No differential pay for primary care
Primary care physicians also had sought higher payment rates during the period of transition away from the SGR. An annual increase for primary care services of 2% above the baseline rate would recognize the lack of investment in the specialty over the years, said Glen Stream, MD, board chair of the American Academy of Family Physicians. But there is no differential pay in the House bill.
AAFP will work to get such a measure into reform legislation as it moves forward, but the committee should be applauded for adopting the bill before the annual August congressional recess, said Dr. Stream, a family physician in Spokane, Wash. Two other congressional committees have jurisdiction over Medicare pay as well, but Energy and Commerce was the first to act and did so on a bipartisan level, he said.
The committee had focused on getting the policy details nailed down and indicated that it would determine how to fund the pay reforms later. Freezing Medicare physician pay rates at current levels would cost $139 billion over 10 years. Offsetting that amount could prove contentious, as Democrats on the panel have threatened to withdraw support if costs are shifted to program beneficiaries. For instance, the concepts of raising the Medicare eligibility age or increasing premiums have proven to be unpopular with Democrats — although President Obama has proposed revising beneficiary cost-sharing requirements in his budget proposals.
Budget neutrality may be bypassed
Some language in the Energy and Commerce bill effectively could siphon off some of the money that's pooled to pay for physician services.
Organized medicine groups have stated concerns about a provision in the bill that would target services deemed to be overvalued and correct those payment rates, recouping the savings from Medicare. The bill directs CMS to make net reductions of up to 1% in 2016, 2017 and 2018.
Currently, misvalued code adjustments are done in a way that maintains budget neutrality. For instance, if CMS reduces the values of several codes, the money realized from the process then is redistributed to other services on the Medicare fee schedule. More than 500 codes have been revised since 2009, resulting in $2.5 billion being reallocated to other services, the AMA and eight state and specialty groups stated in a July 25 letter to the committee. More adjustments are expected in the final 2014 fee schedule, with an additional 250 services scheduled for evaluation in 2015.

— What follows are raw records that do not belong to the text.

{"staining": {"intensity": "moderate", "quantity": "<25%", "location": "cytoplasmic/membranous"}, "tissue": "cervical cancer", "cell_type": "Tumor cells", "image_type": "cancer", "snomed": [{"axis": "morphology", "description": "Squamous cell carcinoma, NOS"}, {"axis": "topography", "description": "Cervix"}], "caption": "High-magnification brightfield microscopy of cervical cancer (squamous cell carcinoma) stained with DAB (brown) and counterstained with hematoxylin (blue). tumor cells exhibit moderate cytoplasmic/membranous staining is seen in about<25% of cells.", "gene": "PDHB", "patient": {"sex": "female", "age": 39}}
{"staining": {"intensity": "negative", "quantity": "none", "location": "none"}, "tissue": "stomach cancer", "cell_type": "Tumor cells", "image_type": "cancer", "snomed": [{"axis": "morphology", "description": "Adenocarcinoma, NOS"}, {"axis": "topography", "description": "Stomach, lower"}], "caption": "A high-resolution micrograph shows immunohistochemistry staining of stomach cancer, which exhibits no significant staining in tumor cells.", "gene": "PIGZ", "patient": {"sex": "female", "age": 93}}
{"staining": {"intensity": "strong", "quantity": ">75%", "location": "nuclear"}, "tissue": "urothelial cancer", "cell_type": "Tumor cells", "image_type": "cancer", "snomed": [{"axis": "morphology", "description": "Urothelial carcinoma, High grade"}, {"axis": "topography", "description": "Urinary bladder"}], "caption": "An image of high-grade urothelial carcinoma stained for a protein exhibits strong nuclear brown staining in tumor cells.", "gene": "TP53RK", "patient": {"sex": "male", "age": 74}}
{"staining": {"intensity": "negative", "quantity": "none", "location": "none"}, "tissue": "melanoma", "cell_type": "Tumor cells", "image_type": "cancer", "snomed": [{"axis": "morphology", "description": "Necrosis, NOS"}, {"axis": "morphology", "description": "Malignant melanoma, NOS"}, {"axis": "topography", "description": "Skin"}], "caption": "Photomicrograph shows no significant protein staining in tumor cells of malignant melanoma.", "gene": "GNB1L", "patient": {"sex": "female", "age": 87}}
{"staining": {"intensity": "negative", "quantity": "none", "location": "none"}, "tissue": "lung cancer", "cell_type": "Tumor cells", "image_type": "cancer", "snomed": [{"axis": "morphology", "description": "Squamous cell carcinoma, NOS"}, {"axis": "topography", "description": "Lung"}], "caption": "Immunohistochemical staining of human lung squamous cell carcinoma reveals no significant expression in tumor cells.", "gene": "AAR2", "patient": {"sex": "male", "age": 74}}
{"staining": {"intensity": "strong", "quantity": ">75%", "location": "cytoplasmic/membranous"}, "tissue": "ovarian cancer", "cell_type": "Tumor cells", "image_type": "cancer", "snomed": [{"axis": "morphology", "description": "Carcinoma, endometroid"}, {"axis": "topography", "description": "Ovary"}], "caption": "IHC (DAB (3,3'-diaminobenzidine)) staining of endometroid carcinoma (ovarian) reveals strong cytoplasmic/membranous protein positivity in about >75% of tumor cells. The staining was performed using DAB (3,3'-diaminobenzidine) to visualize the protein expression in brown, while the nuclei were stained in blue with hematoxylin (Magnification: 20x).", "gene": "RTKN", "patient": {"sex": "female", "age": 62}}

“Importantly, the budget-neutrality concept enables CMS to redistribute savings to services viewed as undervalued, as well as to new services when they are incorporated into the fee schedule,” the letter stated. “For example, medicine has long recommended that savings from misvalued codes be used by CMS to offset the costs of undervalued services, such as extending Medicare coverage to care coordination and chronic disease management services.”
During a recent Senate Finance Committee hearing, CMS Deputy Administrator Jonathan Blum was asked what additional powers the agency would like on Medicare payment. Blum broached the subject of budget neutrality by suggesting that the agency be given more flexibility.
“The budget-neutrality requirement that we have in the statute constrains our ability sometimes to be truly forceful in reducing overvalued services,” Blum said. “One opportunity we would like to have is to think carefully about waiving that budget-neutrality requirement so we can drive total costs down to a lower level.”